For those who weren’t able to attend the SMMW 2019 event, I plan to share a few short blogs that you can anticipate in the coming days and weeks, where I’ll be focusing on the sessions that stood out the most to me.
Mark Schaefer’s closing keynote speech from Social Media Marketing World 2019
Flipping things a bit, I’d like to first share what actually came last. It was the closing keynote by Mark Schaefer and although I had never heard Mark speak before, he just blew the audience away. His presentation, “Social Media Reimagined: How to Adapt to a World Without Loyalty,” reviewed how consumer behaviour has deeply changed since marketing began and how marketers need to adapt to today’s reality.

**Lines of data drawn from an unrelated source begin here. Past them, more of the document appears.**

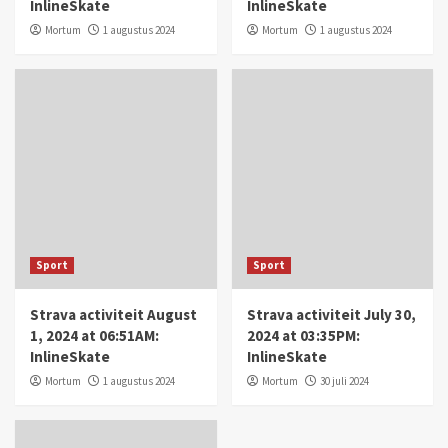
InlineSkate
InlineSkate
Mortum
1 augustus 2024
Mortum
1 augustus 2024
Sport
Sport
Strava activiteit August
Strava activiteit July 30,
1, 2024 at 06:51AM:
2024 at 03:35PM:
InlineSkate
InlineSkate
Mortum
1 augustus 2024
Mortum
30 juli 2024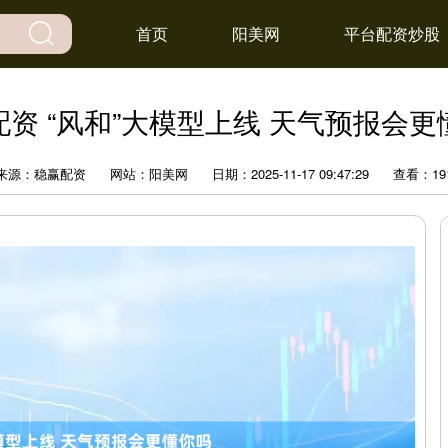
首页
阳美网
平台配资炒股
配资 “风和”大模型上线 天气预报会更
来源：稳赢配资
网站：阳美网
日期：2025-11-17 09:47:29
查看：19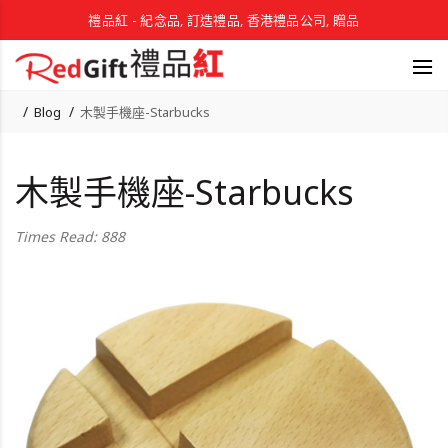
禮品紅 - 紀念品, 訂造禮品, 香港禮品公司, 贈品
Blog
木製手機座-Starbucks
木製手機座-Starbucks
Times Read: 888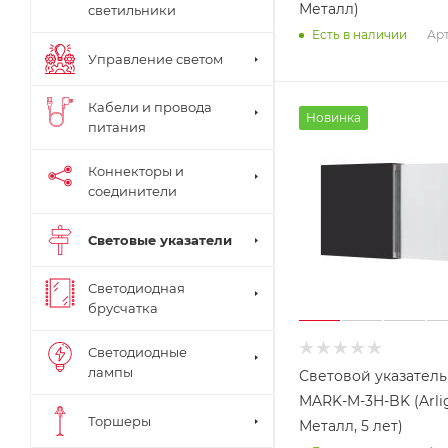
Металл)
светильники
Арт
Есть в наличии
Управление светом
Кабели и провода
Новинка
питания
Коннекторы и
соединители
Световые указатели
Светодиодная
брусчатка
Светодиодные
лампы
Световой указатель
MARK-M-3H-BK (Arlig
Торшеры
Металл, 5 лет)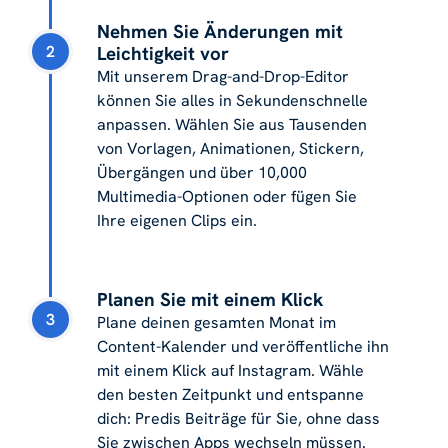
Nehmen Sie Änderungen mit
2
Leichtigkeit vor
Mit unserem Drag-and-Drop-Editor
können Sie alles in Sekundenschnelle
anpassen. Wählen Sie aus Tausenden
von Vorlagen, Animationen, Stickern,
Übergängen und über 10,000
Multimedia-Optionen oder fügen Sie
Ihre eigenen Clips ein.
Planen Sie mit einem Klick
3
Plane deinen gesamten Monat im
Content-Kalender und veröffentliche ihn
mit einem Klick auf Instagram. Wähle
den besten Zeitpunkt und entspanne
dich: Predis Beiträge für Sie, ohne dass
Sie zwischen Apps wechseln müssen.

Mark recently launched his 7th book called “Marketing Rebellion: The Most Human Company Wins.” He shared some of his research from the book and did a great job talking about how the consumer has changed. He was also very entertaining and had the audience laughing throughout.

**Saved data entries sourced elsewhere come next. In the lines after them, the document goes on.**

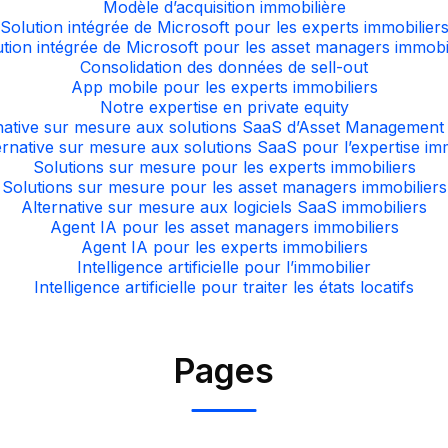
Modèle d’acquisition immobilière
Solution intégrée de Microsoft pour les experts immobilier
tion intégrée de Microsoft pour les asset managers immobi
Consolidation des données de sell-out
App mobile pour les experts immobiliers
Notre expertise en private equity
native sur mesure aux solutions SaaS d’Asset Management 
rnative sur mesure aux solutions SaaS pour l’expertise im
Solutions sur mesure pour les experts immobiliers
Solutions sur mesure pour les asset managers immobiliers
Alternative sur mesure aux logiciels SaaS immobiliers
Agent IA pour les asset managers immobiliers
Agent IA pour les experts immobiliers
Intelligence artificielle pour l’immobilier
Intelligence artificielle pour traiter les états locatifs
Pages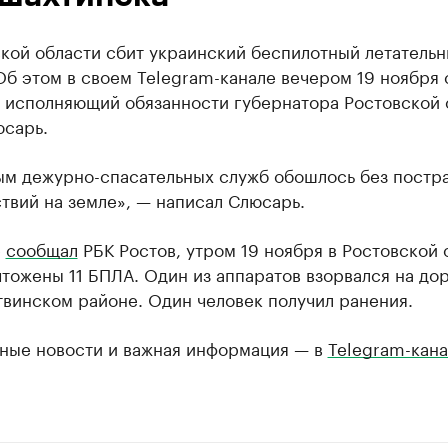
кой области сбит украинский беспилотный летатель
Об этом в своем Telegram-канале вечером 19 ноября
 исполняющий обязанности губернатора Ростовской 
сарь.
ым дежурно-спасательных служб обошлось без постр
твий на земле», — написал Слюсарь.
е
сообщал
РБК Ростов, утром 19 ноября в Ростовской 
тожены 11 БПЛА. Один из аппаратов взорвался на до
винском районе. Один человек получил ранения.
ные новости и важная информация — в
Telegram-кана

He opened by saying that he keeps hearing from marketers that they are stuck, marketers feel like they’re falling behind, and that marketing doesn’t work like it once did. Yes, people are struggling to keep up with technology, but more importantly our customers have moved ahead of us.
Consumer loyalty is in decline. Only 13% of consumers are loyal today, 87% shop around.
Marketing & advertising in the early 1900 hundreds was easy, he said. Back then ads were advertising as remarkable promises. Eventually many of the ads became lies.
The consumer rebelled. They didn’t want any more lies. The government had to step in and created the FDA & FTC to help protect the consumer.
He went on to say that “a brand is no longer what we tell the consumer it is,” but rather it’s “what consumers tell each other it is.”
The focus has been on TECHNOLOGY, NOT PEOPLE. Today, marketing = all things human. The customer is the marketing department today.
Schaefer went on to explain that marketing used to be mass marketing; today people are organizing themselves into like-minded islands. Some businesses are still trying to beam down their message onto these islands but the people aren’t listening because they’re having too much fun because their friends are there, their families are there, even these people called influencers are there. And that’s who they’re listening to. They may look up once and a while and see these ads, but it just doesn’t work like it used to. Today, 2/3 of your marketing that generates sales is occurring without you!
One of his examples was about Alex Honnold (a North Face athlete) and his great achievement captured in the documentary Free Solo. Alex climbed El Capitan in Yosemite National Park with no ropes and no safety equipment. Schaefer then showed the North Face “What is Madness” reel and said it was the greatest piece of corporate content marketing that he has seen in 5 years. Check it out, it’s only 1 minute and 45 seconds:
The North Face — What is Madness from Thomas Pison on Vimeo.
He asked, “When was the last time you saw a corporate video with people screaming in anguish and crying and bleeding? It’s real.” This video has been seen more than 8 million times. This wasn’t an advertisement, they didn’t place this anywhere; it was simply on YouTube.
How did North Face get invited to the island? They made the customer the hero, because they truly are. A lot of marketing today is focused on the arc of a brand’s story, “our why.” That’s important, but most customers don’t really care; they care about the arc of THEIR own story. This content was all sourced from personal Instagram and YouTube videos. The customers became the marketers.
Schaefer’s message was clear. Marketers can’t buy our way in; we have to be invited. And the way we do this by being more human.